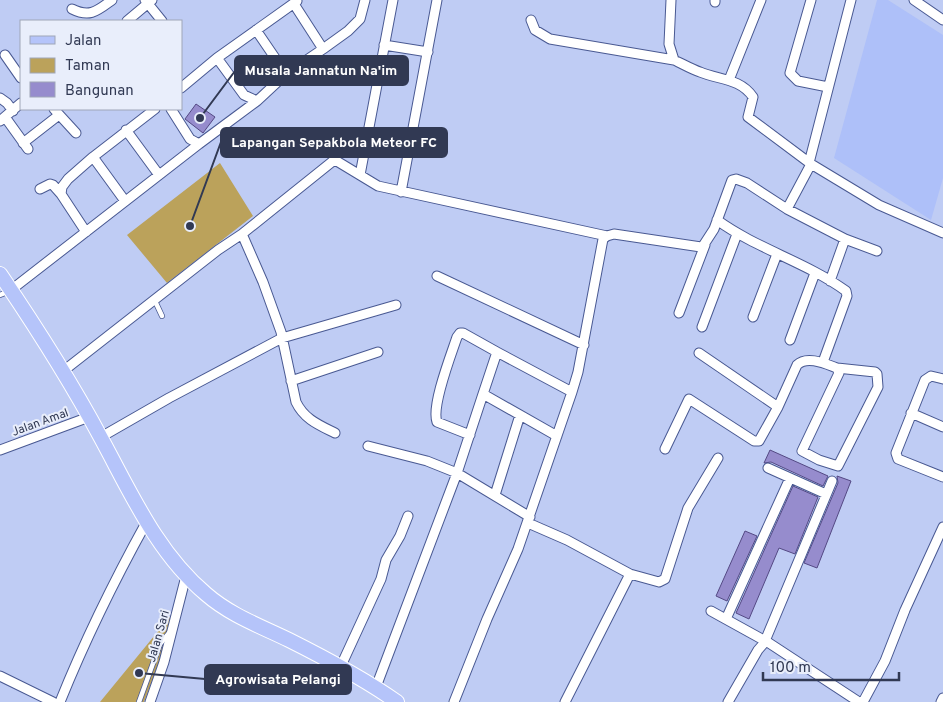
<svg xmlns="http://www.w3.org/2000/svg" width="943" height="702" font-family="Overpass,sans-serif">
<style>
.built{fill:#aec0f9}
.green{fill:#bba25b}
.building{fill:#968ccd;stroke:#544984}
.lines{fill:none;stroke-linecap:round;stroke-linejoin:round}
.lane-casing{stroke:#495992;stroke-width:6}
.street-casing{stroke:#495992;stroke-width:11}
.primary-casing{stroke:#fff;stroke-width:16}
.lane{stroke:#fff;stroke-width:4.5}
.street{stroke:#fff;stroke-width:9}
.primary{stroke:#b5c4fa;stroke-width:14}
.labels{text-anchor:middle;stroke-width:4;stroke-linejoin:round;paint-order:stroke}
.street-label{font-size:12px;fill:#313953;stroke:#e9eefb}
.leader{fill:none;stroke:#313953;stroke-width:2}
.callout-dot{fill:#313953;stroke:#e9eefb;stroke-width:2}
.callout{fill:#313953;stroke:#313953;stroke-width:2}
.callout-label{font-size:14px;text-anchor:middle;font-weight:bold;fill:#fff}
</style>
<rect width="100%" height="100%" fill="#bfccf4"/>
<!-- built -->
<path class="built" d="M877 0H888L943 35V178L931 220 834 158Z"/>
<!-- green -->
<path class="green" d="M220 163 253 216 167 283 127 235Z
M173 613 166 644 144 702H100Z"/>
<!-- building -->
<path class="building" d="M196 104 215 117 203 133 185 119Z
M770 450 828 476 823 486 771 462 764 463Z
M837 476 851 481 817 568 804 563 838 483Z
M793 486 818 497 795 554 779 548 749 619 736 613Z
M745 531 757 536 727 601 716 596Z"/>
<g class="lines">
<!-- lane casing -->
<g class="lane-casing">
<path id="lane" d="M0 295 10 291
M155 301 162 316
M139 702 160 644 169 633"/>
</g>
<!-- street casing -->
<g class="street-casing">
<path id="street" d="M145 0 162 21
M671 0 669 44 674 60C683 64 691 69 700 72 719 80 740 78 753 97L748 117 811 164 879 205 943 233
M811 0 790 73 798 81 828 87
M914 0 943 20
M715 2V0
M72 9C90 18 97 11 112 0
M531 20 535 30 550 39 674 60
M127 21 152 0
M256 30 286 74 323 49 294 4
M384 45 428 52
M323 49 348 31 360 19 365 0
M5 55 21 78
M217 58 244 95 257 101 286 74
M729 80 761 0
M181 88 217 58 297 1
M0 98 7 103 13 111
M54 109 76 133
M171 109 190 139 199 144 257 101
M5 117 28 149
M0 121 21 103
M126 130 159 175
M23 143 59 115
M93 157 125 201
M809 163 851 0
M360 175 393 0
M40 189 50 184 53 185 61 194
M401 192 437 0
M787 209 811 164
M717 220C757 249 806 262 846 291L847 296 823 362
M86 232 61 194 62 187 68 179 93 157 155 109
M242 234 333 161 335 160 378 186 607 236
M845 239 877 251
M437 276 584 345
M11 290 199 144
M679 313 705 245
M753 317 777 254
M702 327 737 234
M790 340 815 273
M497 352 572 392
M699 353 778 407
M62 372 218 250 242 234 263 282 281 332 296 402C304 419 319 425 335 433
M943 379 931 376 925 380 896 453 898 459 943 477
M291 381 378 352
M911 413 943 427
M470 435 437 422C431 406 451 355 457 337L460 333H463L497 352 483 394
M101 437 169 398 282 338 396 305
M368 446 427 461 457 473 530 517
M665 449 689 399 754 441H759L778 407 797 365C807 355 826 364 837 368L839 373 802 451 819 460 838 466 878 387 877 374 875 372 837 368
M0 450 89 417
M768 468 826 494
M495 495 520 415
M528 523 567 540 630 574 565 702
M630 574 659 582 665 579 688 508 718 458
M711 611 769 643
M726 619 790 478
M765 641 832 481
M340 668 381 579 386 560 400 536 408 516
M0 676 53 702
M376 687 457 473 483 394 557 436
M60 702C85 640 114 581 146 523
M150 702 164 662 186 576
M454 702 487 619 518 549 572 392 578 372 603 239 607 236 614 234 701 247 703 246 714 229 732 180 736 179 747 183 787 209 845 239 830 281
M728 702 758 650 765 642 769 643 859 702
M863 702 885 661 905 610 943 527
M941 702 943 698"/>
</g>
<!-- primary casing -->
<g class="primary-casing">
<path id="primary" d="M0 274C36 327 71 382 101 438 131 493 157 553 206 594 230 615 260 626 289 640 325 658 363 678 397 702"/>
</g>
<!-- lane -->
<use href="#lane" class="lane"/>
<!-- street -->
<use href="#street" class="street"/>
<!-- primary -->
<use href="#primary" class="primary"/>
</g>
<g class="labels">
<!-- street labels -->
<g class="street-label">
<text transform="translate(40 422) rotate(-20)" y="4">Jalan Amal</text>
<text transform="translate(158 636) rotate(-74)" y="4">Jalan Sari</text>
</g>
</g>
<!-- callouts -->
<path class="leader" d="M200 118L235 71M190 226L221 142M139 673L205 679"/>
<g class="callout-dot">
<circle cx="200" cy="118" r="5"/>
<circle cx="190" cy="226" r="5"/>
<circle cx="139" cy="673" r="5"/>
</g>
<g class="callout">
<rect x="235" y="56" width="173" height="29" rx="5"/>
<rect x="221" y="128" width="226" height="29" rx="5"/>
<rect x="205" y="665" width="146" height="29" rx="5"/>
</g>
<g class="callout-label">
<text x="321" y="75">Musala Jannatun Na'im</text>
<text x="334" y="147">Lapangan Sepakbola Meteor FC</text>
<text x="278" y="684">Agrowisata Pelangi</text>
</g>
<!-- legend -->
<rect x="20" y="20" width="162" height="90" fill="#e9eefb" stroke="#9fa6b8"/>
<rect x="30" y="36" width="25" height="8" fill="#b5c4fa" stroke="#9fa6b8"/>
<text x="65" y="45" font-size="15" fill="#313953">Jalan</text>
<rect x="30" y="58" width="25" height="15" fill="#bba25b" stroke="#9fa6b8"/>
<text x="65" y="70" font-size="15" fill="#313953">Taman</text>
<rect x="30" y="82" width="25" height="15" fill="#968ccd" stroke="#9fa6b8"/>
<text x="65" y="95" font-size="15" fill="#313953">Bangunan</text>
<!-- scale -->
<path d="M763 672v8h136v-8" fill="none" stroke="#313953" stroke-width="2.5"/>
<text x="770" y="672" font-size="15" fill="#313953" stroke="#e9eefb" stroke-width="4" paint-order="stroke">100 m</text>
</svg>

What is expected
Which lines of the data contain the string "round"? Copy each of them.

Reply to the exercise
.lines{fill:none;stroke-linecap:round;stroke-linejoin:round}
.labels{text-anchor:middle;stroke-width:4;stroke-linejoin:round;paint-order:stroke}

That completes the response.